I would have said the same I think, before my first. It’s very hard to say how you might feel after you have a baby - hopefully your expectations aren’t far off the mark.

SendMeHome · 14/02/2021 15:00

Thanks HereComesATractor - you’re probably right that there’s a lot that I haven’t considered, availability of postnatal care being one of them!

I hope you and baby are doing okay.

OpheliasCrayon · 14/02/2021 15:03

I thought we were massively overpopulated and there were too many babies anyway? I mean that sounds horrible as I wouldn't want there not to be any of the babies that there are ...but I didn't think that this was actually a problem?

PinotNoisette · 14/02/2021 15:06

Those figures really surprise me, but only because I personally know 11 women with babies due in the first half of 2021. Friends, neighbours, family, work colleagues. I realise that anecdote does not = data but I've never known so many people due at once! The mothers range in age from 29 to 40, for some its their 1st baby and some their 2nd.

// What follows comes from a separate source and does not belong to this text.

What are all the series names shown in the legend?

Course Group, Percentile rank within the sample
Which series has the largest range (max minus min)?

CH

SomewhereUpMyArse · 14/02/2021 15:15

@OpheliasCrayon while it's true that the increase in global population is putting pressure on resources especially potable water of which there is only a finite supply, that population increase isn't being driven by birth rates. Global birth rates have been dropping for decades and in several places are teetering at or even under replacement levels.

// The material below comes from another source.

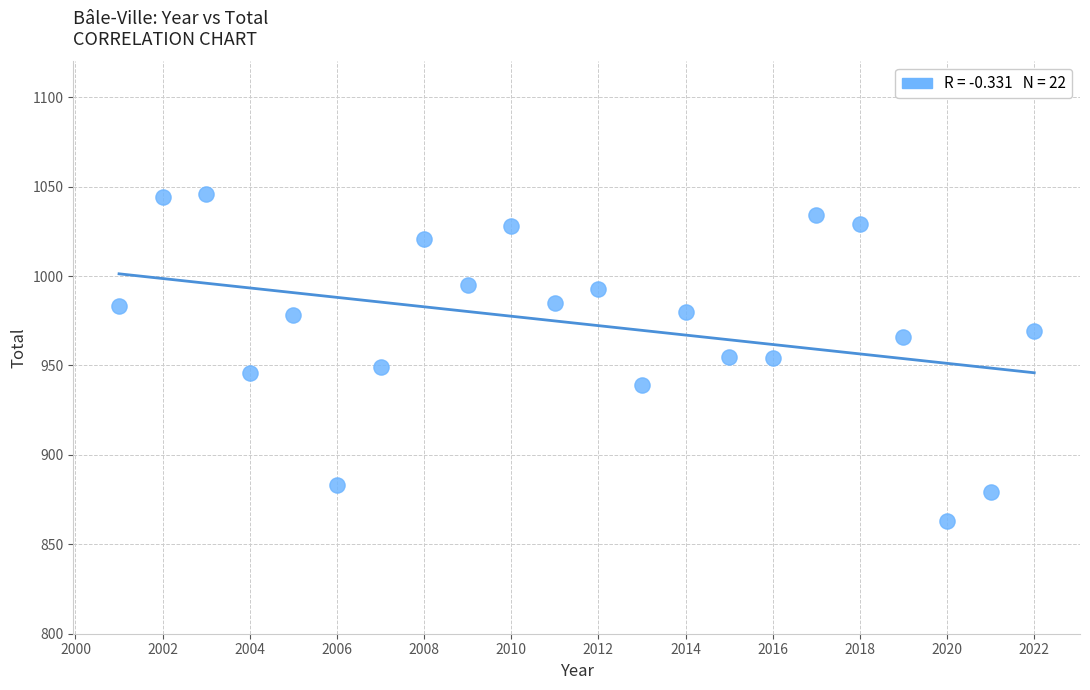

What is the range of X values (max minus min)?

21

Global population has increased due to medical advances and social reform.

So, we're having fewer babies but fewer of us are dying. In particular dramatically fewer of us are dying in infancy.

So what we've got now is more people with a bulge at one end of economically inactive people. The bigger that bulge gets wrt the taper at the other (ie young people) the more pressure we will have on the economic systems we all depend on for health and activities relating to provision of resources.

Hardbackwriter · 14/02/2021 15:18

I'm pregnant (very - this baby was due three days ago!) and do have quite frequent moments of guilt where I wonder if I'd have gone ahead if I'd known it would go on so long. On the other hand, the very fact it's gone on so long would have made it very hard for us to wait until it was over - our first took us two years and three miscarriages, so I'd assumed we'd have another long and difficult journey, whereas this was one was actually conceived the first time we didn't use contraception. But not knowing that, waiting until Covid was 'over' would have meant consciously deciding to further increase what already felt like significant odds that we'd never have a second child. I do feel guilty sometimes, but I also can't bring myself to regret it as I sit here cradling my massive bump and desperate to meet this baby...

The points about low birth years are interesting, but as you say this exacerbates existing trends - DS was born in 2018 and I remember reading after having him.that it was the lowest birth rate since the early 2000s (and being a bit pleased because it should make things a bit easier for school places!)

Cornettoninja · 14/02/2021 15:23

If I’d been seriously TTC when all this started I may have held off for a couple of months because of the sudden upheaval and uncertainty but I think I’d have started up again by now.

I’ve flirted with the idea of a second dc (and we don’t conceive easily so it would always have to be a conscious decision) but given my age and the uncertainty globally right now I’m not comfortable with the idea at all. I’m happy with our family as it is and don’t want to make potentially difficult times ahead any harder even if that means the chance of a second child will pass me by.

RosieLemonade · 14/02/2021 15:28

I was going to TTC but the pandemic has put me right off with everything happening in maternity and lots of restrictions set to last years. Plus DD is getting older every day meaning a huge age gap. So I don't think we will bother now! I am sure I'm not the only one in that mindset.

poppycat10 · 14/02/2021 15:38

This is good news isn't it? Fewer humans means we can't screw up the planet (quite) as much.

Better to have fewer babies born than have people die in a pandemic - pity we have to have the pandemic bit too.